Throughout Cabello exhibits such spunk that it grows irritating over time.  (The picture is arriving the same week that Ed Asner died, and we are being treated to his immortal lines for the first episode of “The Mary Tyler Moore Show”—“You’ve got spunk!  I hate spunk!”)  Still, Cabello has energy to burn, and she sings well.  So does Menzel, though the switch that asks us to feel sorry for her because she wasn’t able to fulfill her musical dream falls flat, especially after she’s battered a Schubert impromptu into submission on the piano. 

As to the others, Galitzine is attractive but bland (a gender reversal of sorts), Porter does his oh-so-extravagant shtick, and Brosnan’s big laugh comes when—after mercifully avoiding singing for much of the movie—he makes us remember his cringe-inducing work in “Mamma Mia!” by croaking out a please-forgive-me love song to his wife Driver, who’s pretty much wasted.  The only other person of note is Corden, whose taste in choice of musicals—first “Cats,” then “The Prom,” and now this—seems faulty at best.           

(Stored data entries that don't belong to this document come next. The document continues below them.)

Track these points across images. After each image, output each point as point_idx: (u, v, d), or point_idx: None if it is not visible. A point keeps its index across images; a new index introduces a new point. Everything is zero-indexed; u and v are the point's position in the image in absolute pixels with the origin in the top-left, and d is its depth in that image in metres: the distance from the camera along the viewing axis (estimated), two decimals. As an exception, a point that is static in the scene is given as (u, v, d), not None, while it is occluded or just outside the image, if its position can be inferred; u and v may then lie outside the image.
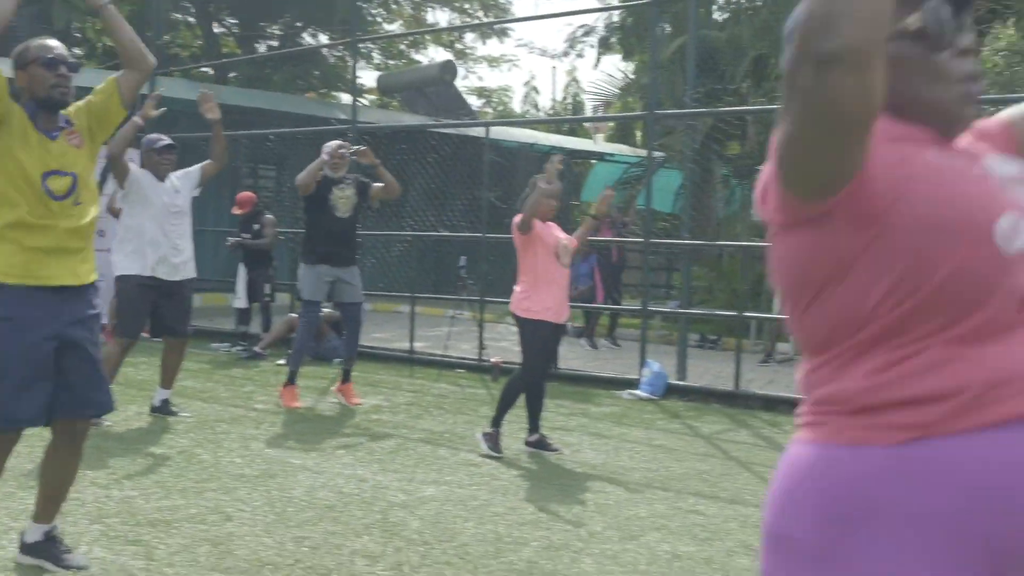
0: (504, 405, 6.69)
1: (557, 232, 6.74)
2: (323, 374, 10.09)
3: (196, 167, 7.77)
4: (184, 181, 7.57)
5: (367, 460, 6.36)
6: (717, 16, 16.79)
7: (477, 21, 26.01)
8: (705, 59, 13.93)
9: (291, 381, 8.28)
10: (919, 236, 1.40)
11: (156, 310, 7.40)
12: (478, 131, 14.06)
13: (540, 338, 6.62)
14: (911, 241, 1.40)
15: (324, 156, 8.10)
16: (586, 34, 21.60)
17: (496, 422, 6.68)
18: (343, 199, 8.28)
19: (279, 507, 5.12)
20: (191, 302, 7.76)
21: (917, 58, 1.51)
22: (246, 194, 11.64)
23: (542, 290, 6.59)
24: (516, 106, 39.10)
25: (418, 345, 11.44)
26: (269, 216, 11.52)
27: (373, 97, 26.76)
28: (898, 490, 1.38)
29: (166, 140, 7.51)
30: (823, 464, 1.45)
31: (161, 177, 7.40)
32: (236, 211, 11.57)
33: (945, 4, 1.50)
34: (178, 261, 7.43)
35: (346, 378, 8.63)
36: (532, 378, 6.70)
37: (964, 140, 1.57)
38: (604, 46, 20.44)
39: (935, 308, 1.40)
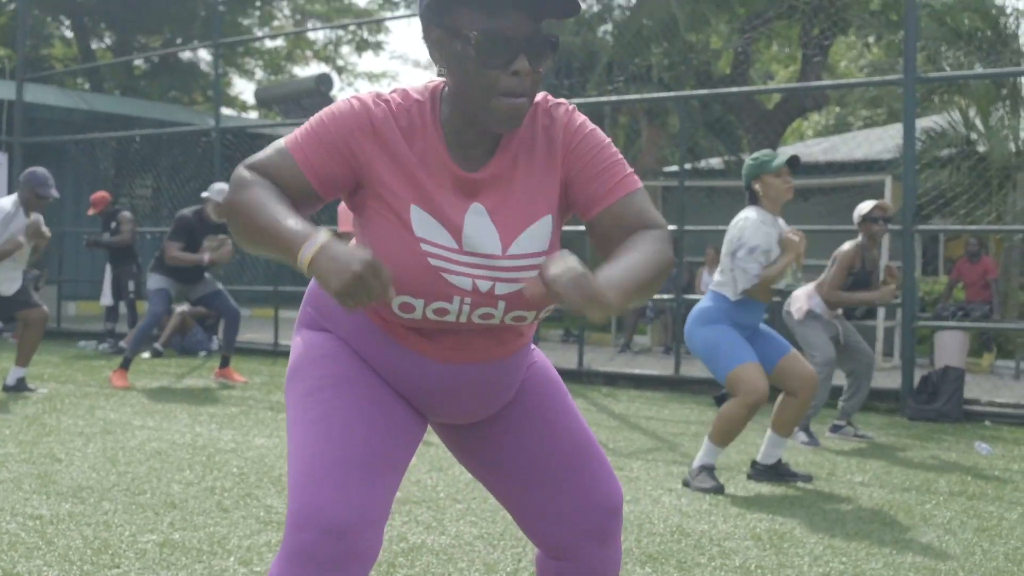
0: None
1: None
2: (188, 364, 10.32)
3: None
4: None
5: (207, 421, 6.66)
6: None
7: (350, 34, 26.35)
8: (560, 63, 14.54)
9: (124, 366, 8.41)
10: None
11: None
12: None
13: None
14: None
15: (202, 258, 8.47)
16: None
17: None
18: (210, 249, 8.60)
19: (111, 453, 5.41)
20: (31, 281, 8.02)
21: (471, 64, 1.78)
22: (99, 194, 11.78)
23: None
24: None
25: (284, 341, 11.70)
26: (125, 213, 11.66)
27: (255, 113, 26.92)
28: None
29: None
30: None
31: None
32: (91, 212, 11.77)
33: (503, 35, 1.75)
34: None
35: (225, 363, 8.96)
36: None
37: (517, 157, 1.90)
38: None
39: None
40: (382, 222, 1.85)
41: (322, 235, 1.66)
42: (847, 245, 6.80)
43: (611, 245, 1.90)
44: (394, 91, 1.91)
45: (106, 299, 11.84)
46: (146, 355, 10.71)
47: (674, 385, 9.30)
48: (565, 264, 1.66)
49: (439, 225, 1.85)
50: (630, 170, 1.98)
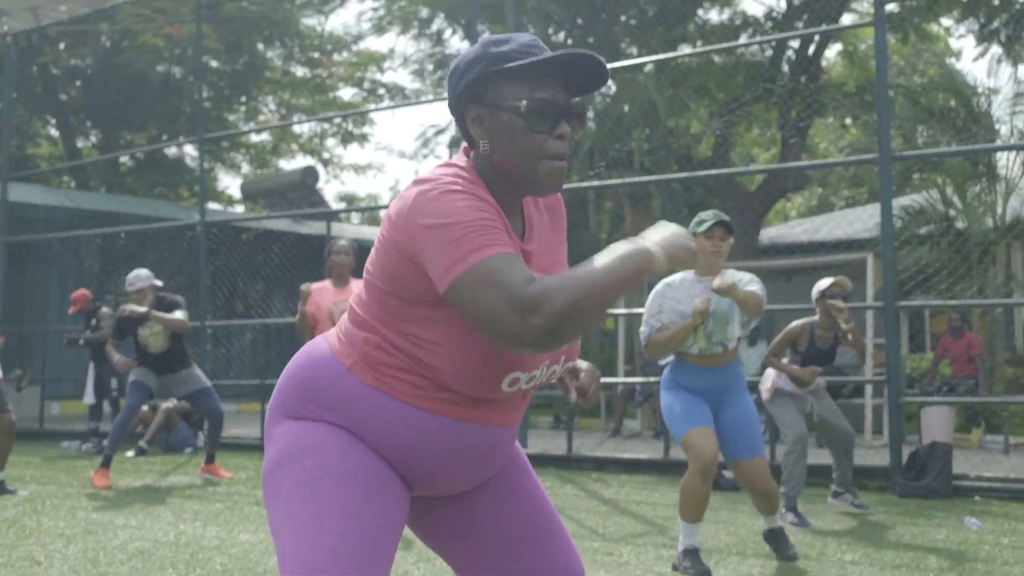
0: None
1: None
2: (174, 462, 10.23)
3: None
4: None
5: (191, 519, 6.59)
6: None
7: (335, 127, 26.61)
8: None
9: (105, 465, 8.26)
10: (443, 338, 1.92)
11: None
12: (321, 228, 14.47)
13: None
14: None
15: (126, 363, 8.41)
16: (437, 134, 22.41)
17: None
18: (152, 336, 8.47)
19: (92, 554, 5.34)
20: (12, 382, 7.95)
21: (520, 131, 1.92)
22: (80, 292, 11.76)
23: None
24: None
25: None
26: (106, 310, 11.62)
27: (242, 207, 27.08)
28: (359, 410, 1.98)
29: None
30: (327, 365, 2.03)
31: None
32: (72, 310, 11.74)
33: (550, 98, 1.92)
34: None
35: (210, 459, 8.85)
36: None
37: (536, 224, 2.06)
38: (455, 144, 21.20)
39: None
40: None
41: (647, 243, 1.84)
42: (797, 321, 6.88)
43: None
44: (448, 170, 1.93)
45: (89, 398, 11.77)
46: (130, 453, 10.63)
47: (664, 468, 9.24)
48: (594, 374, 2.24)
49: None
50: None
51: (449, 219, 1.78)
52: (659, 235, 1.87)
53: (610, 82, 17.56)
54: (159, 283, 8.67)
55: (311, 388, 1.99)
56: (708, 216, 5.12)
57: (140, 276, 8.54)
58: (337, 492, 1.89)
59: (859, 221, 16.93)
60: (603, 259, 1.77)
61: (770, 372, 6.82)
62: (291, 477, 1.93)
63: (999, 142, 12.88)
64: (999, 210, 12.69)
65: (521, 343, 1.70)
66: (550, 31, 16.96)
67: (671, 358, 5.20)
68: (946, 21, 18.04)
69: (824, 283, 6.85)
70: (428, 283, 1.84)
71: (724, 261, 5.17)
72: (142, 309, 8.37)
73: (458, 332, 1.88)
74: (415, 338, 1.91)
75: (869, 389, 11.06)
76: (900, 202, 13.50)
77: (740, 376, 5.28)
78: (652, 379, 10.89)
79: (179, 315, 8.46)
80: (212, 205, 26.22)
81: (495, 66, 1.94)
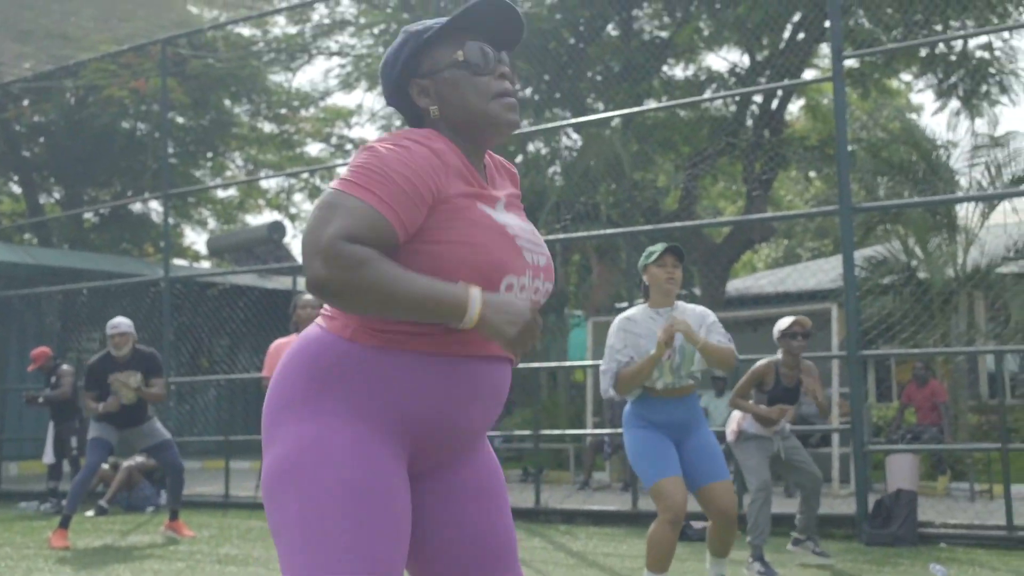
0: None
1: None
2: (135, 521, 10.08)
3: None
4: None
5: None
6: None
7: (302, 182, 26.64)
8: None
9: (64, 525, 8.07)
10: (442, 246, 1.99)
11: None
12: (287, 283, 14.43)
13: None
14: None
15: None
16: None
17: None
18: (125, 388, 8.31)
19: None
20: None
21: (465, 80, 2.10)
22: (39, 350, 11.58)
23: None
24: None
25: (236, 492, 11.48)
26: (66, 367, 11.45)
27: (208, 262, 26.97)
28: (362, 376, 1.99)
29: None
30: (321, 341, 2.05)
31: None
32: (31, 367, 11.57)
33: (481, 44, 2.12)
34: None
35: (174, 516, 8.70)
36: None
37: (499, 182, 2.22)
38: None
39: None
40: (469, 216, 2.01)
41: (475, 290, 1.89)
42: (761, 361, 6.87)
43: None
44: (413, 132, 2.07)
45: (48, 457, 11.55)
46: (90, 513, 10.46)
47: (633, 520, 9.19)
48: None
49: (496, 220, 2.06)
50: None
51: (373, 155, 1.95)
52: (497, 299, 1.91)
53: (576, 136, 17.73)
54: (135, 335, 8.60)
55: (315, 368, 2.00)
56: (657, 247, 5.16)
57: (123, 322, 8.48)
58: (346, 510, 1.88)
59: (823, 272, 17.06)
60: (426, 284, 1.86)
61: (735, 414, 6.75)
62: (297, 491, 1.92)
63: (959, 193, 13.05)
64: (960, 260, 12.82)
65: (305, 271, 1.84)
66: (517, 87, 17.09)
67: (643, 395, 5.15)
68: (906, 76, 18.33)
69: (784, 322, 6.87)
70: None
71: (679, 288, 5.19)
72: (132, 387, 8.28)
73: (458, 231, 1.98)
74: (412, 259, 1.97)
75: (836, 438, 11.08)
76: (863, 253, 13.62)
77: (700, 407, 5.31)
78: (620, 431, 10.87)
79: (157, 390, 8.43)
80: (178, 261, 26.14)
81: (422, 39, 2.12)
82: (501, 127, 2.12)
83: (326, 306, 2.05)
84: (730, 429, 6.77)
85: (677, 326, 4.89)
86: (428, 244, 1.96)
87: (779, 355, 6.87)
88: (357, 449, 1.94)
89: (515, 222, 2.12)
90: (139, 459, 11.19)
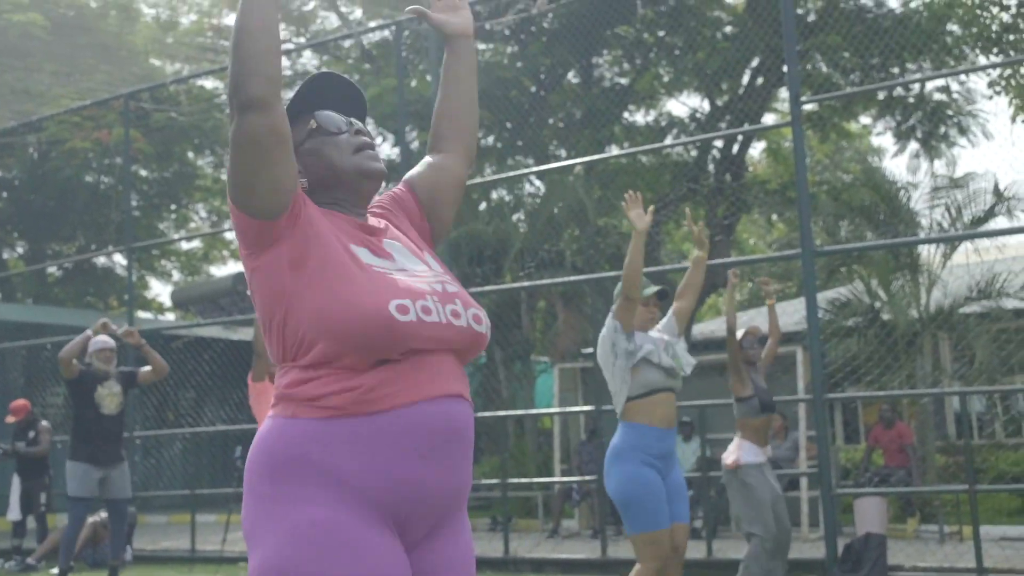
0: None
1: None
2: (97, 577, 9.93)
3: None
4: None
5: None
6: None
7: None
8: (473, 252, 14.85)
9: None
10: (320, 300, 1.99)
11: None
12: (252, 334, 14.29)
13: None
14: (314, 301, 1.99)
15: (88, 333, 8.30)
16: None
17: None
18: (109, 396, 8.40)
19: None
20: None
21: (324, 143, 2.19)
22: (19, 402, 11.53)
23: None
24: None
25: (202, 547, 11.33)
26: (44, 423, 11.39)
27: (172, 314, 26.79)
28: (318, 450, 1.94)
29: None
30: (271, 430, 2.00)
31: None
32: (10, 419, 11.45)
33: (329, 111, 2.23)
34: None
35: (114, 573, 8.60)
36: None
37: (377, 214, 2.28)
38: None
39: (337, 351, 1.97)
40: (334, 258, 2.02)
41: None
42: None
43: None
44: None
45: (14, 513, 11.38)
46: (54, 571, 10.28)
47: (602, 568, 9.15)
48: None
49: (374, 255, 2.10)
50: None
51: None
52: None
53: (540, 183, 17.82)
54: None
55: (272, 461, 1.97)
56: (646, 284, 5.41)
57: (107, 340, 8.52)
58: None
59: (787, 315, 17.14)
60: None
61: (735, 442, 6.53)
62: None
63: (920, 235, 13.20)
64: (923, 301, 12.94)
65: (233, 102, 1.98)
66: (480, 135, 17.19)
67: (636, 424, 5.17)
68: (865, 119, 18.58)
69: (738, 335, 6.88)
70: (279, 259, 2.02)
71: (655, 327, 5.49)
72: (138, 339, 8.38)
73: (319, 284, 1.99)
74: (304, 326, 1.98)
75: (804, 482, 11.10)
76: (826, 295, 13.71)
77: None
78: (589, 478, 10.85)
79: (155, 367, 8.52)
80: (143, 313, 25.90)
81: None
82: (369, 176, 2.19)
83: (274, 391, 2.06)
84: (728, 461, 6.48)
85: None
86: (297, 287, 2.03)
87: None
88: (339, 537, 1.90)
89: (396, 252, 2.16)
90: (103, 515, 11.04)
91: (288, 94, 2.19)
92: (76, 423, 8.44)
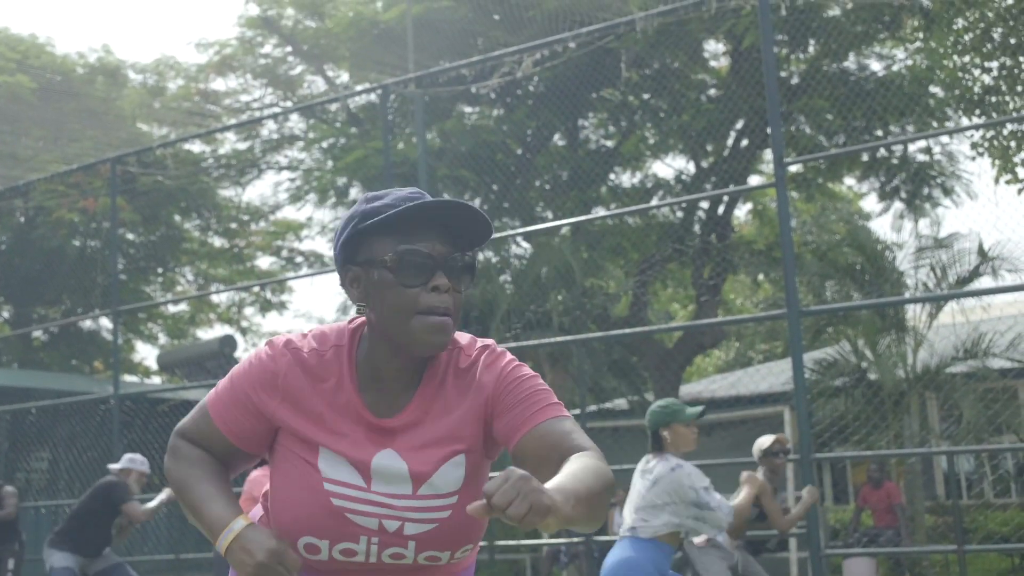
0: None
1: None
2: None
3: None
4: None
5: None
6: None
7: (253, 295, 26.56)
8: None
9: None
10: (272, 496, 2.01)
11: None
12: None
13: None
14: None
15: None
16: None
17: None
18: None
19: None
20: None
21: (390, 287, 1.83)
22: None
23: None
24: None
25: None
26: (9, 488, 11.16)
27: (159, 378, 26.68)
28: None
29: None
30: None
31: None
32: None
33: (419, 248, 1.82)
34: None
35: None
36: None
37: (441, 401, 1.92)
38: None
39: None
40: (289, 463, 1.91)
41: (239, 522, 1.84)
42: (751, 473, 6.75)
43: (545, 469, 1.75)
44: (312, 332, 1.96)
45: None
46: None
47: (591, 634, 9.04)
48: (505, 474, 1.56)
49: (348, 465, 1.87)
50: (556, 401, 1.90)
51: (239, 363, 2.00)
52: (250, 534, 1.84)
53: (526, 245, 17.88)
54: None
55: None
56: (683, 405, 5.37)
57: (144, 461, 8.79)
58: None
59: (773, 375, 17.16)
60: (206, 496, 1.92)
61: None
62: None
63: (906, 295, 13.26)
64: (910, 361, 12.96)
65: None
66: (466, 196, 17.28)
67: (662, 543, 5.14)
68: (849, 180, 18.74)
69: (765, 441, 6.84)
70: (258, 433, 1.98)
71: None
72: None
73: (277, 476, 1.96)
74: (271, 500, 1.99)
75: (793, 542, 11.02)
76: (813, 355, 13.72)
77: None
78: (576, 539, 10.76)
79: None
80: (129, 377, 25.80)
81: (364, 222, 1.86)
82: (421, 349, 1.84)
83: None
84: (699, 539, 6.58)
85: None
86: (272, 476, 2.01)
87: (759, 472, 6.79)
88: None
89: (383, 470, 1.88)
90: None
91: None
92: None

Add cinematography by Henry Braham that’s on the level of one of those musicals made for the Disney cable channel, and editing by Stacey Schroeder that makes mincemeat of most of the musical numbers, and you have a “Cinderella” that deserves a place in the cinematic scullery.  Happily there are scores of alternatives available, almost all of them preferable.